Weighing the Evidence: Lessons From the Slobodan Milosevic Trial

Even though the lengthy trial process did not lead to a verdict, the information introduced at trial was itself important. Future generations will use the evidence to understand the region’s history and how the conflicts came to pass. Because no truth commission has been established to look into the events in the region, the Milosevic trial may be one of the only venues in which a great deal of evidence was consolidated about the conflicts.
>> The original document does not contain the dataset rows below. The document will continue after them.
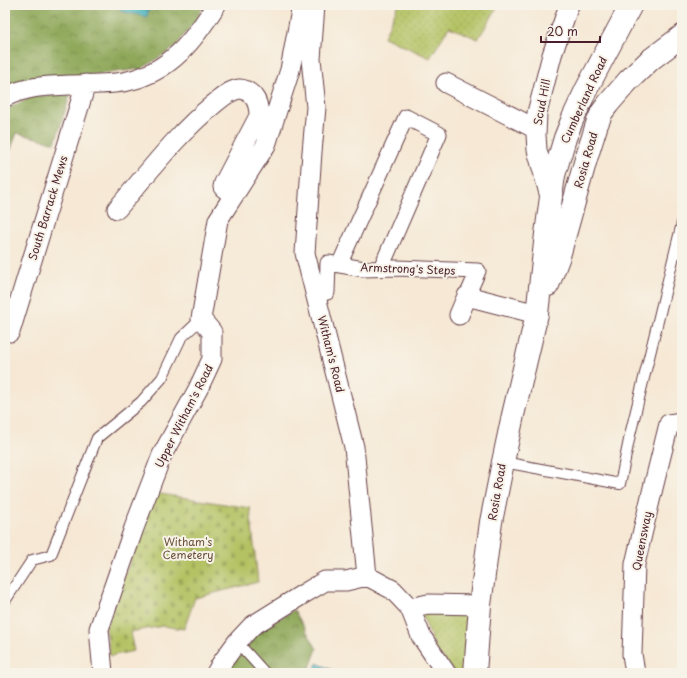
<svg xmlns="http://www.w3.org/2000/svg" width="687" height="678" font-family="'Playpen Sans',sans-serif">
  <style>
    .grass { fill: url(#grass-dots); stroke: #7f7048 }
    .forest { fill: url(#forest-crowns); stroke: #6c6442 }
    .cemetery { fill: url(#cemetery-stones); stroke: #7f7048 }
    .water { fill: url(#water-ripples); stroke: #466874 }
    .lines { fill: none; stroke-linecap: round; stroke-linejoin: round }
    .service-casing { stroke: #643d44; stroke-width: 12 }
    .pedestrian-casing { stroke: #643d44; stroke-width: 17 }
    .minor-casing { stroke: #643d44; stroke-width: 21 }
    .secondary-casing { stroke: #643d44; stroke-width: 24 }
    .service { stroke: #fff; stroke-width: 10 }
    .pedestrian { stroke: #fff; stroke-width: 15 }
    .minor { stroke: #fff; stroke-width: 19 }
    .secondary { stroke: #fff; stroke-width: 22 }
    .labels { text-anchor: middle; stroke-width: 4; stroke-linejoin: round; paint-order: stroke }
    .street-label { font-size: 11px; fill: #4a1f2b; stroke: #f7f3e8 }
    .park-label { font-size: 11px; fill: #6a503c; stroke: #f7f3e8 }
  </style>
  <defs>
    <pattern id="grass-dots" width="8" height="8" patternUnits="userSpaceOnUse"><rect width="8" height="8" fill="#b4c264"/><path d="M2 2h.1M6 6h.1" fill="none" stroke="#9ca657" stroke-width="1.8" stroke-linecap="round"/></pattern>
    <pattern id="forest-crowns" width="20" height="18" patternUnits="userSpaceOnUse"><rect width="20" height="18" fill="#8fa85a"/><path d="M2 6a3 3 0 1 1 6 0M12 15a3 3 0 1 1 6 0" fill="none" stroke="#77884b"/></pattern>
    <pattern id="cemetery-stones" width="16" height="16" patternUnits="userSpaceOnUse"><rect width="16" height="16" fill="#b4c264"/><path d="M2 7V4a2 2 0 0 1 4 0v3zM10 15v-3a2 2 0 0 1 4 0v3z" fill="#9ca657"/></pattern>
    <pattern id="water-ripples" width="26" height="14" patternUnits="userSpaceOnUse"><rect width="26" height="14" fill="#41b1bc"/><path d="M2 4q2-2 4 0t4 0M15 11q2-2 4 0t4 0" fill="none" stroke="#388f99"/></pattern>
  </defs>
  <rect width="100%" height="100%" fill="#f7f3e8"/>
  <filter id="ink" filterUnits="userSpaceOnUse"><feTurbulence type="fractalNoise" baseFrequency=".025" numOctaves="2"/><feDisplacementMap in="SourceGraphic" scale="8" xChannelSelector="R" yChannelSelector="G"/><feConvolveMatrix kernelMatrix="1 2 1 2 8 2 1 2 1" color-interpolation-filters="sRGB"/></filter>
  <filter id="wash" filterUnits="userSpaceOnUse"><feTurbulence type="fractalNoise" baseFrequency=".012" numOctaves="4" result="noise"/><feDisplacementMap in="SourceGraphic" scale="16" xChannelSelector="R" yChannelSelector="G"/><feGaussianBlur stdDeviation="0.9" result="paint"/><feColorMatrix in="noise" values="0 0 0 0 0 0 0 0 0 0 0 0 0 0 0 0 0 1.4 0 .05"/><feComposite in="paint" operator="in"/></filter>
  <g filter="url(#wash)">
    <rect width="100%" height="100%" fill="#f6e8d4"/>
    <path class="grass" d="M 398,5 L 499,5 L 478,39 L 449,27 L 430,58 L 384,37 Z
      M 472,611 L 469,673 L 455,673 L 435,648 L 421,612 Z"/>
    <path class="forest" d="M 5,5 L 204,5 L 196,20 L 174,48 L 141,69 L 73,77 L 5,90 Z
      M 70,95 L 55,143 L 17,133 L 5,165 L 5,110 L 33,96 Z
      M 294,610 L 317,649 L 308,673 L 223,673 L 251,636 Z"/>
    <path class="cemetery" d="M 155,493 L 250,508 L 258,582 L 195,598 L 184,629 L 163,626 L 130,632 L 134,651 L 110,656 L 106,627 Z"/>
    <path class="water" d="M 121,5 L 150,5 L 147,17 L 120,11 Z
      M 317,663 L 335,671 L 334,673 L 313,673 Z"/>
  </g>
  <g filter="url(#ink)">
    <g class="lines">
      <defs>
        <path id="service" d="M 503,462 L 573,475 L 620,484 L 630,435 L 682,223
          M 5,601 L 32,560 L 51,555 L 97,438 L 141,402 L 162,378 L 181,338 L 201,319
          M 237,642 L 265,673"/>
        <path id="pedestrian" d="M 339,265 L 406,117 L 439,134 L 381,268
          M 316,295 L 327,292 L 328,263 L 364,269 L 397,268 L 478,271 L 467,296"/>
        <path id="minor" d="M 315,5 L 311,59 L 316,107 L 312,152 L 305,253 L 354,447 L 367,576
          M 446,83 L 536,129
          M 5,97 C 27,86 46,86 70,85 C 89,84 110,85 128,81 C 171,71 194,40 216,5
          M 550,197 L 537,150 L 536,135 L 537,113 L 552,55 L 569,5
          M 117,209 C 148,173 177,134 214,104 C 222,98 229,90 240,89 C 245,89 249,92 253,96 C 258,102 259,108 259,116 L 224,183 L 223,187 L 224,188 L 233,195
          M 459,315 L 467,296 L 537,314
          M 10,332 L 86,84
          M 367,576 L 393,590 L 410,608 L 421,636 L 446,673
          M 410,608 L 428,604 L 480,605
          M 103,673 L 99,629 L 134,528 L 162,455 L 198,389 L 212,359 L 212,332 L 201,319 L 218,220 L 266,145 L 290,70 L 302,5
          M 216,673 L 221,664 L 237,642 L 252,626 L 300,596 L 325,581 L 346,581 L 367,576
          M 635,673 L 632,654 L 635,564 L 653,488 L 669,424 L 682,422"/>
        <path id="secondary" d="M 548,285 L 559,256 L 586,159 L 597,124 L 602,112 L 608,104 L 628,81 L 650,60 L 682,36
          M 475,673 L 480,605 L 491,522 L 503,462 L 513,415 L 537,314 L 546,234 L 554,175 L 565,138 L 573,118 L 586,90 L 631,5"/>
      </defs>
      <use href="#service" class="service-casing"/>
      <use href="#pedestrian" class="pedestrian-casing"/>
      <use href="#minor" class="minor-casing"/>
      <use href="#secondary" class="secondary-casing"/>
      <use href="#service" class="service"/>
      <use href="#pedestrian" class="pedestrian"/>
      <use href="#minor" class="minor"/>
      <use href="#secondary" class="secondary"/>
    </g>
  </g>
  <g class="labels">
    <g class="street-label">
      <text transform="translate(584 100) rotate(-65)" y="4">Cumberland Road</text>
      <text transform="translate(542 102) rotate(-79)" y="4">Scud Hill</text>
      <text transform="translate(586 160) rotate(-74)" y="4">Rosia Road</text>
      <text transform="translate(48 208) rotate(-73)" y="4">South Barrack Mews</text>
      <text transform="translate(408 269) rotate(2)" y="4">Armstrong's Steps</text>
      <text transform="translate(331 354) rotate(76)" y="4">Witham's Road</text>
      <text transform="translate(184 416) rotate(-63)" y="4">Upper Witham's Road</text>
      <text transform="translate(497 492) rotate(-80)" y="4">Rosia Road</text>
      <text transform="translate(642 541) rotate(-79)" y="4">Queensway</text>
    </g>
    <g class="park-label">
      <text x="188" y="546">Witham's<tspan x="188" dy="13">Cemetery</tspan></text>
    </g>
  </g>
  <rect width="687" height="678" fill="none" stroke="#f7f3e8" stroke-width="20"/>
  <path d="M541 36v6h59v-6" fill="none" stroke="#4a1f2b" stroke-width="2"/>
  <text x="547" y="36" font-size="12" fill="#4a1f2b" stroke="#f7f3e8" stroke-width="3" paint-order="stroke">20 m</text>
</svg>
The fact that Milosevic had the opportunity to test the prosecutor’s evidence in cross-examination enhances its value as a historical record. The evidence will also be useful in other trials at ICTY.
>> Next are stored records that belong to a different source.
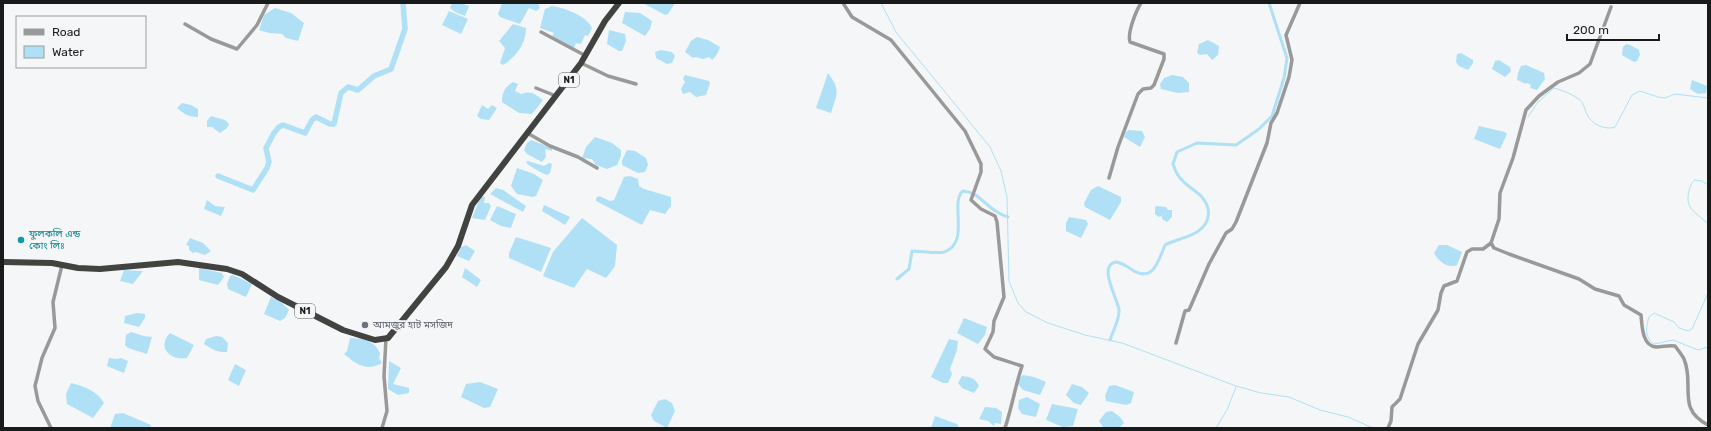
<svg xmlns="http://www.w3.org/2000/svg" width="1711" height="431" viewBox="0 0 1711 431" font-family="Rubik,'Noto Sans Bengali',sans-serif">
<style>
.water{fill:#afe0f6}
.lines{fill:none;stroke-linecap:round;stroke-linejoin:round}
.stream{stroke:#afe0f6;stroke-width:1}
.canal{stroke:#afe0f6;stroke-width:3}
.river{stroke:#afe0f6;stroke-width:5.5}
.minor{stroke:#999;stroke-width:3.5}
.trunk{stroke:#424241;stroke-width:6}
.culture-dot{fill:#0f9aa8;stroke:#f5f6f7;stroke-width:1.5}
.worship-dot{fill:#6b7280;stroke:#f5f6f7;stroke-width:1.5}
.labels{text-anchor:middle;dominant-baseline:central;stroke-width:3.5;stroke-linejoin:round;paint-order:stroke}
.shield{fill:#f5f6f7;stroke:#5b5c5c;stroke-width:1}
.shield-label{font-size:9px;font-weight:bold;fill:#191a1a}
.culture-label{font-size:10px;fill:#0d838f;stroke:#f5f6f7;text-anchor:start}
.worship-label{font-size:10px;fill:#5b616d;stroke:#f5f6f7;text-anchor:start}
</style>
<rect width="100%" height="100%" fill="#f5f6f7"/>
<!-- water -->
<path class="water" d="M452,3H460L469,6L465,16L455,12L450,8Z
M502,3H538L540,8L536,11L529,8L520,24L500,17L498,14Z
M643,3H675L668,14L665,15Z
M552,6C565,8 587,16 592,28L588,36L585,35L581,44L576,43L574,48L552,36L554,33L540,28L545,9Z
M275,8L291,13L304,23L298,41L286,38L282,34L269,33L259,30L264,15Z
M449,11L468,19L461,34L442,25Z
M625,12L640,13L652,21L650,29L645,36L622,23Z
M513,24L526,28C526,44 516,57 503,65L500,63L505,48L499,41Z
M609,30L625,34L626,41L622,51H619L607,44Z
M697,37L708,40L720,47C719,51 716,57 712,60L709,57L703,59L695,57L693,58L685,52L691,41Z
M1208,40L1219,46L1218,55L1212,60L1207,54L1200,55L1197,53L1199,44Z
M1626,44L1630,45L1639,50L1640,55L1637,61L1634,62L1622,55L1623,47Z
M661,50L672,52L675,56L672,63L667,64L656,58L655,52Z
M1461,53L1473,60V63L1468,70L1459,66L1456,62L1457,54Z
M1499,60L1510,67L1511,71L1505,77L1492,69L1495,61Z
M1526,65L1544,73L1545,79L1537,90L1530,88L1531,85L1527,83L1526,84L1517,80L1518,73L1521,66Z
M828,73C841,90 837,94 831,113L816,108Z
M685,75L709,81L710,83L706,95L696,97L690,92L683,94L681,89L685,82L683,79Z
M1172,75L1183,77L1189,83V92L1178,93L1161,89L1160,84L1164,78Z
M1692,80L1707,86L1706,93L1698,94L1690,89Z
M513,82L518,84L515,91L521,94C531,90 535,94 543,100L532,114L519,113L502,102C502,92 505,87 513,82Z
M182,103L191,105L198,109V117C189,117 184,114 177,108Z
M482,105L488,109L492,105L497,108L489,120L481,119L477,116Z
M211,116L225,120L229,124L227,128L220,133L212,127H207V121Z
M1479,126L1505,132L1507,134L1500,149L1474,139Z
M1129,130L1142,131L1145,137L1140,147L1124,137L1126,132Z
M595,137L612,143L621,150V156L617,165L607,169L596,165L592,159L582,158L586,147Z
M531,140L552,148V151L545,149L546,157L542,162L527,154L524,150L527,143Z
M627,150L635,151L646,158L648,165L645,172L638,173L622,165V160Z
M528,161L544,166L549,163L552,164L550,173L547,175C542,173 528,166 526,162Z
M517,168L534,174L543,180L536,196L533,197L517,194L511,186Z
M630,176L638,179L639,186L644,189L671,197V206L665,214L650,210L642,225L596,201V198L599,196L610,201L614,200L624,177Z
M1098,186L1121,197V202L1110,220L1085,207L1084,203L1091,190Z
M496,188L503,190L526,206L523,212L490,194Z
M481,196L485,197L484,203H489L491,206L485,220L472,218Z
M207,200L215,206L225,207L221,216L204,209Z
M544,205L570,217L565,225L542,211Z
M497,206L516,214L511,228L501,226L490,220Z
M1156,206L1166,207L1168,210H1172V217L1167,222L1162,219V216L1159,217L1155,214V208Z
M1069,217L1086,220L1088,224L1081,238L1066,231V223Z
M582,218L617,245L615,266L606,278L587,269L574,288L543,276L553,252Z
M516,237L551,248L541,272L509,258V253Z
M190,238L203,243L211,251L205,255L196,252L193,253L189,250V246L186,245Z
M466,245L475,251L469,261L457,256L461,247Z
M1439,245H1447L1462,252L1457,265C1448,269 1438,261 1434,253Z
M199,268L222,273L224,277L218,285L199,280Z
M465,268L481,280L477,287L462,277Z
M124,270L143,271L133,284L120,281Z
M233,275L252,284L246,297L228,289L227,284L230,276Z
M271,297L281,302L289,310L285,318L280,321L264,314Z
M137,313L145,314V318L139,327L124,323L125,316Z
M964,318L987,327L985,335L978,344L957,333Z
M131,332L144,336L152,337L147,354L128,348L125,345L126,335Z
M170,333L194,345L187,358C171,361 156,348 170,333Z
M216,336L222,337L228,343L227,352C218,353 212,349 204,344L206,339Z
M350,338C363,338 375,341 380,353L379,358L382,363C366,372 356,364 344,354L347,351Z
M949,339L958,341L957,350L950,369L952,374L948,383H943L931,377Z
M109,358L117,359L121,358L128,361L124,373L107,366Z
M389,361L401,368L393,384L409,388V393L398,395L388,389Z
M235,364L246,370L239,386L228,380Z
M1023,375L1034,377L1046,382L1040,395L1023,390L1018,384L1020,378Z
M962,376C971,377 975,378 979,386L974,393L962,388L958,383Z
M480,382L498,389L490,407L484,408L461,397L466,384Z
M71,383C84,386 97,391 104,403L93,418L67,404L66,394Z
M1072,384L1082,387L1089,393L1081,405L1074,403L1066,395Z
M1115,385L1134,392L1131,403L1126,405L1106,401L1105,396L1109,386Z
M1027,397L1040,404L1036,417L1022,414L1018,408L1019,400Z
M665,399L672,403L675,411L667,428L654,421L651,415L658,401Z
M1052,404L1078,409L1073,426L1063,427L1046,420Z
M985,407L996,408L1002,412L1001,424L995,423L994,426L988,421L979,419Z
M1112,411L1120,417L1124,423L1119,428L1103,427L1099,421L1106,412Z
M123,413L151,425L150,428H110L115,414Z
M935,416L957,424L959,428H931Z"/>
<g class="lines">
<!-- stream -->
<path class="stream" d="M881,3L896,32L990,147L1001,171L1007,197L1009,281L1018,303L1026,312L1048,323L1085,335L1122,343L1236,386L1261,393L1289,397L1320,410L1348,417L1373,428
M1528,117L1538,102L1554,88C1564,91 1572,94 1580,100C1585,104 1585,114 1590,119C1596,126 1607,130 1615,127L1632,95L1640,91L1658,97L1665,98L1675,94L1708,98
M1708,185L1702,181L1695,180C1691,183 1690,187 1689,191C1684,210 1698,213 1708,224
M1708,293L1692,329L1688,331L1679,328L1674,322L1654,313L1649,317C1646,327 1644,337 1654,344L1673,340L1698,350L1708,347
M1216,428L1227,410L1236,387"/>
<!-- canal -->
<path class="canal" d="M897,279L909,269L912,251C920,251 938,254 944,252C971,243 949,202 963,191C981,192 987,211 1008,217
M1110,340C1113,331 1120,318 1119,310C1118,299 1097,265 1116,262C1123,263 1128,267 1134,271C1154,282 1159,259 1165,245C1175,240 1187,238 1197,232C1211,223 1212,208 1201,196C1195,190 1187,186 1182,180C1177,176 1175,170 1173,164L1177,152L1197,143L1236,145L1259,129L1272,116L1284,78L1287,58L1269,3"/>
<!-- river -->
<path class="river" d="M218,176L253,190L267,168L269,162L266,148L274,133L279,127L283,125L305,133L312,120L316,117L330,124H334L341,93L348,87L358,90L374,76L391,69L405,29L403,3"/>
<!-- minor -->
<path class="minor" d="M843,3L852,17L891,40L965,131L981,164V172L971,200L981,209L995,216L997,222L1004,297L994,321L993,332L985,349L994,357L1022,366C1015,387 1012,407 1005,428
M1611,7L1590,64L1579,73L1558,82L1539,96L1526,110L1513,158L1500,193L1499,219L1491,243L1494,248L1509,254L1579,279L1595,289L1619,296L1624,305L1641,315C1642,325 1642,346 1656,347C1663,347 1669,345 1675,346C1678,350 1682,355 1684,359C1695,385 1676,409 1708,425
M185,24L211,39L237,49L257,25L268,3
M541,32L586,56
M581,63L608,76L636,84
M536,88L556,96
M529,134L550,146L578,157L597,168
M1109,178L1118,147L1138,94L1143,89L1151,88L1154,85L1164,59V54L1130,42C1127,33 1136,11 1141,3
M1176,343L1185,311L1189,310L1209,264L1226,233L1232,229L1236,222L1267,143L1271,123L1277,113L1289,77L1292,60L1286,35L1300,3
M51,428L38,401L35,386L42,358L55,328L53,302L62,265
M382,428L387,411L384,376L386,338
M1388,428L1391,421L1392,407L1400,399L1418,344L1438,310L1441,293L1444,286L1457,281L1467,252L1472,249H1483L1491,243"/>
<!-- trunk -->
<path class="trunk" d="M3,262L52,263L78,268L100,269L178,262L227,269L242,274L278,297L343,330L375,340L388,338L446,267L458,246L472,205L581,63L605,21L619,3"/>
</g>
<!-- markers -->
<circle class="culture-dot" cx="21" cy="240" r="4"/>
<circle class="worship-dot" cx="365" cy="325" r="4"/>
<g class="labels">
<!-- shield labels -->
<g class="shield">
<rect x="559" y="73" width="20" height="14" rx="3"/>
<rect x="295" y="304" width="20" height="14" rx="3"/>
</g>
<g class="shield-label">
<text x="569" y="80">N1</text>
<text x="305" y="311">N1</text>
</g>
<!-- culture labels -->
<g class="culture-label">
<text x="29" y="234">ফুলকলি এন্ড<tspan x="29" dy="12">কোং লিঃ</tspan></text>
</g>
<!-- worship labels -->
<g class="worship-label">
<text x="373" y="325">আমজুর হাট মসজিদ</text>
</g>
</g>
<!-- border -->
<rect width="1711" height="431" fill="none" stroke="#191a1a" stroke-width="8"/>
<!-- legend -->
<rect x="16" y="16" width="130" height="52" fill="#f5f6f7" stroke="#9d9e9f"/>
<rect x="24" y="29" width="20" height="6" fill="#999999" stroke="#9d9e9f"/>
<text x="52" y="36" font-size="12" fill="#191a1a">Road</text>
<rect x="24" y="46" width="20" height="12" fill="#afe0f6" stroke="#9d9e9f"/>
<text x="52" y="56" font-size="12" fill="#191a1a">Water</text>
<!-- scale -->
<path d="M1567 34v6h92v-6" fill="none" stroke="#191a1a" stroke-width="2"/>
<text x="1573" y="34" font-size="12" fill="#191a1a" stroke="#f5f6f7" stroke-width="3" paint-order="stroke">200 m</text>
</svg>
Evidence introduced at trial of Slobodan Milosevic showed exactly how those in Belgrade and the Federal Republic of Yugoslavia financed the war; how they provided weapons and material support to Bosnian and Croatian Serbs; and the administrative and personnel structures set up to support the Bosnian Serb and Croatian Serb armies. In short, the trial showed how Belgrade enabled the war to happen. As a former UN official testified “The [Serbs] relied almost entirely on the support they got from Serbia, from the officer corps, from the intelligence, from the pay, from the heavy weapons, from the anti-aircraft arrangements. Had Belgrade chosen even to significantly limit that support, I think that the siege of Sarajevo probably would have ended and a peace would have been arrived at somewhat earlier rather than having to force them militarily into that weaker position.”